━━ Data for this exercise ━━

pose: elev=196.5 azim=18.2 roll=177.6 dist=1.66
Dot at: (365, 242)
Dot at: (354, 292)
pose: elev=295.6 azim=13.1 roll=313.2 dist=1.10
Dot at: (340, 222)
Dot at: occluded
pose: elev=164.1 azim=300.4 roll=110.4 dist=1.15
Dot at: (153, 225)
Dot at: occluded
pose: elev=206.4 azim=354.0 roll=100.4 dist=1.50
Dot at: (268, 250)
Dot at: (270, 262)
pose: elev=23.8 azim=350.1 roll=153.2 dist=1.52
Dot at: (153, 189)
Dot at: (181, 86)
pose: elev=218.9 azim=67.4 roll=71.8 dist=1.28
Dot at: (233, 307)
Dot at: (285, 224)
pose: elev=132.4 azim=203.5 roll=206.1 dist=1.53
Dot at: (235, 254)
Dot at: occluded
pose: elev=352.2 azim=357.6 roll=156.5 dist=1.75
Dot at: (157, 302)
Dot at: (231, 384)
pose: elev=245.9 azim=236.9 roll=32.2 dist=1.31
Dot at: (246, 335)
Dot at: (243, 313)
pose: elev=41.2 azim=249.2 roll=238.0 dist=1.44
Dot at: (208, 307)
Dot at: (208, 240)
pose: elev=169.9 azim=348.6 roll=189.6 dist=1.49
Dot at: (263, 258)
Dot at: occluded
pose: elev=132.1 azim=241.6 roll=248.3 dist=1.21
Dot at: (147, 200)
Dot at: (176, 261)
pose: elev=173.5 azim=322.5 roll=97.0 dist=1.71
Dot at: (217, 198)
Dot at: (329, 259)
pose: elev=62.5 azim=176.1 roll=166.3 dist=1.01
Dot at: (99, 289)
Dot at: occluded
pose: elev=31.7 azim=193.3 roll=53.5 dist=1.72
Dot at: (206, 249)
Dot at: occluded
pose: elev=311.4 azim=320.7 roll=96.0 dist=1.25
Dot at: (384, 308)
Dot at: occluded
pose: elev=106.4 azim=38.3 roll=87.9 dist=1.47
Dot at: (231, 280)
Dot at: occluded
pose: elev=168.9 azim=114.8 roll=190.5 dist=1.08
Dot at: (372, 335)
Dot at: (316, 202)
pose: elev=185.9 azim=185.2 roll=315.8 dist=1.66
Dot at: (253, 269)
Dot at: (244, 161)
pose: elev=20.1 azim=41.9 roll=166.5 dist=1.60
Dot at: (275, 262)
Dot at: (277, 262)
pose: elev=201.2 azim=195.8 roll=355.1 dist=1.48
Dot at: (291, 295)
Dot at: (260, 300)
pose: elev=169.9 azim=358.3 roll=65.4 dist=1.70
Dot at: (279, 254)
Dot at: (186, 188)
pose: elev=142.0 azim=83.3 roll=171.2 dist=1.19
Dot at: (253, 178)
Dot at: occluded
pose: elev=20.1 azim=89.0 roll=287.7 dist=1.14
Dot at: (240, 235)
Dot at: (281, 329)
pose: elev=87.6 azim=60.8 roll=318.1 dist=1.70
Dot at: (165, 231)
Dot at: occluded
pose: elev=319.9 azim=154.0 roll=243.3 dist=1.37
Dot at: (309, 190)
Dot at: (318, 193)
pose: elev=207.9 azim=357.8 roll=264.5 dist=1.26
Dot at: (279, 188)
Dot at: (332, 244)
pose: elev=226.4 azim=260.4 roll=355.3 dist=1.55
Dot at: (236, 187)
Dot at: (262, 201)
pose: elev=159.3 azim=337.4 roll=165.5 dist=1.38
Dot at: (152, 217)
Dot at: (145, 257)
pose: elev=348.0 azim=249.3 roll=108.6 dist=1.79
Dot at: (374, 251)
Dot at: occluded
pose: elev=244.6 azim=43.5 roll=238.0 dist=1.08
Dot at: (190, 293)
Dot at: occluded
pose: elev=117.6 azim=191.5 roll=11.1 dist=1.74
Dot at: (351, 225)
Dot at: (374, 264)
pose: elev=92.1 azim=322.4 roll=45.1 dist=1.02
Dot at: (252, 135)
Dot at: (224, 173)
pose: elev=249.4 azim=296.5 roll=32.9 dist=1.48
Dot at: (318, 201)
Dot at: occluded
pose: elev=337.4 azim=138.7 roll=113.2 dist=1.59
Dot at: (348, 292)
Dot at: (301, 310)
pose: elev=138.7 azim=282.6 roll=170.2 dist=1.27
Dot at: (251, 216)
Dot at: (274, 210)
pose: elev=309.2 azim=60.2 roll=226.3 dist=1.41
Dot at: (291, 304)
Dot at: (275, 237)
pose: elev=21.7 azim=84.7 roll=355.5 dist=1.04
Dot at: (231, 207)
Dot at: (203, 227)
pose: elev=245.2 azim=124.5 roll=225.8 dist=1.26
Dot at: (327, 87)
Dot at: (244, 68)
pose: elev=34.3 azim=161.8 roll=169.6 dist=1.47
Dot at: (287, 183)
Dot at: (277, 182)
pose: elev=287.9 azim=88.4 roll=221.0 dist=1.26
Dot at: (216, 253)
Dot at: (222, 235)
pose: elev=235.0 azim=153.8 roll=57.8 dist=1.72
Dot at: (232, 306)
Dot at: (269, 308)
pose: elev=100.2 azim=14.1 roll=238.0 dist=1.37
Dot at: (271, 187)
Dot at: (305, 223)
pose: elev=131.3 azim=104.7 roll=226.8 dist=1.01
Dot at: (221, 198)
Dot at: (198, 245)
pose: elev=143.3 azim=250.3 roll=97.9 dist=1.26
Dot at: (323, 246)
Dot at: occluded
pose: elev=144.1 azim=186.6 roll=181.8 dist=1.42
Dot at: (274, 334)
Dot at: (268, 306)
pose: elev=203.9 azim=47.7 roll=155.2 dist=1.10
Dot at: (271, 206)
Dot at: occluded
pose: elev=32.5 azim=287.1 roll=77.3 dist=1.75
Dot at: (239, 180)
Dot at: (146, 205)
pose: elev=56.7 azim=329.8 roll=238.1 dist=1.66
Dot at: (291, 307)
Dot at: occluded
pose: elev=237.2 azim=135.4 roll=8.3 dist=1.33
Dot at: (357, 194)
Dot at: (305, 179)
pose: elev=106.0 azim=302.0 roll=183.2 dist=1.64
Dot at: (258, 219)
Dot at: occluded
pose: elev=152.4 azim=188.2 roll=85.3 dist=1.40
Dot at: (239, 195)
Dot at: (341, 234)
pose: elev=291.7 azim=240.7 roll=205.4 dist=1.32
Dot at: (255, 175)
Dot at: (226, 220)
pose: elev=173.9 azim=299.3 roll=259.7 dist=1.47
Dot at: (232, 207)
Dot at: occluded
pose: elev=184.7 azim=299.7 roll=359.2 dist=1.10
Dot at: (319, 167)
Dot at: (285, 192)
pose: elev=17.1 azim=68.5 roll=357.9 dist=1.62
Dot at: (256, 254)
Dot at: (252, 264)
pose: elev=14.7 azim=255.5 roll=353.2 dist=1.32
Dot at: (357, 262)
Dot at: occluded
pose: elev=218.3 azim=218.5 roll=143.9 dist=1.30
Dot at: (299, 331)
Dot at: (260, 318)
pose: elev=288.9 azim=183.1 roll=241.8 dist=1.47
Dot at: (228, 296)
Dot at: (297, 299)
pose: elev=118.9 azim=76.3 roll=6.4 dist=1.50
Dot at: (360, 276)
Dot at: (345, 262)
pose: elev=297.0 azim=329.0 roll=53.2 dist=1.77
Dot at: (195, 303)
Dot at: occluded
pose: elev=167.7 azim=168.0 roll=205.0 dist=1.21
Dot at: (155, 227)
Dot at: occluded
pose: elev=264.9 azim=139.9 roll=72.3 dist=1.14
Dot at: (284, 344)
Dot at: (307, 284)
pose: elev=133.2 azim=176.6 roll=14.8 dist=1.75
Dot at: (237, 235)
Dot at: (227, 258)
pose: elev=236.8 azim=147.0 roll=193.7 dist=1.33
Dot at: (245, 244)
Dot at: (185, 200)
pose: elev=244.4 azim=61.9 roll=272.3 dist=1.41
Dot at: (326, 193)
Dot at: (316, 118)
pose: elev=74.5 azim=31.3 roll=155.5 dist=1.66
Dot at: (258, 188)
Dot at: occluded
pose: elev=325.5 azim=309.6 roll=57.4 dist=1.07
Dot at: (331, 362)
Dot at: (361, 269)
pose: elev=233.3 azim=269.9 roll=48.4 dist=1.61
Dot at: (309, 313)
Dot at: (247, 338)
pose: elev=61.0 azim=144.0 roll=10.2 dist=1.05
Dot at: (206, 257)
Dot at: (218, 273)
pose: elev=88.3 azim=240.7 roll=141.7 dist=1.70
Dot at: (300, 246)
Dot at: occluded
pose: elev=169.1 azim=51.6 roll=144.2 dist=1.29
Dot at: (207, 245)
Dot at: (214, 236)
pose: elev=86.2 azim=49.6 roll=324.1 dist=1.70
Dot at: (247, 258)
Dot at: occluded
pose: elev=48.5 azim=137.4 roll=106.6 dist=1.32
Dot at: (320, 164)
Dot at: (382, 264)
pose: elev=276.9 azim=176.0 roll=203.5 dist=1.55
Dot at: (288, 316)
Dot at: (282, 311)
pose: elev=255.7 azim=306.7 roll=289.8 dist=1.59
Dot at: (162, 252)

━━━

Task instructions — Recast the data from the line that contains "pose: elev=132.1 azim=241.6" through the line that contains "Dot at: (186, 188)" as a JSON list of strings, one string per line, leaving out any blank lines.

Final answer —
[
  "pose: elev=132.1 azim=241.6 roll=248.3 dist=1.21",
  "Dot at: (147, 200)",
  "Dot at: (176, 261)",
  "pose: elev=173.5 azim=322.5 roll=97.0 dist=1.71",
  "Dot at: (217, 198)",
  "Dot at: (329, 259)",
  "pose: elev=62.5 azim=176.1 roll=166.3 dist=1.01",
  "Dot at: (99, 289)",
  "Dot at: occluded",
  "pose: elev=31.7 azim=193.3 roll=53.5 dist=1.72",
  "Dot at: (206, 249)",
  "Dot at: occluded",
  "pose: elev=311.4 azim=320.7 roll=96.0 dist=1.25",
  "Dot at: (384, 308)",
  "Dot at: occluded",
  "pose: elev=106.4 azim=38.3 roll=87.9 dist=1.47",
  "Dot at: (231, 280)",
  "Dot at: occluded",
  "pose: elev=168.9 azim=114.8 roll=190.5 dist=1.08",
  "Dot at: (372, 335)",
  "Dot at: (316, 202)",
  "pose: elev=185.9 azim=185.2 roll=315.8 dist=1.66",
  "Dot at: (253, 269)",
  "Dot at: (244, 161)",
  "pose: elev=20.1 azim=41.9 roll=166.5 dist=1.60",
  "Dot at: (275, 262)",
  "Dot at: (277, 262)",
  "pose: elev=201.2 azim=195.8 roll=355.1 dist=1.48",
  "Dot at: (291, 295)",
  "Dot at: (260, 300)",
  "pose: elev=169.9 azim=358.3 roll=65.4 dist=1.70",
  "Dot at: (279, 254)",
  "Dot at: (186, 188)"
]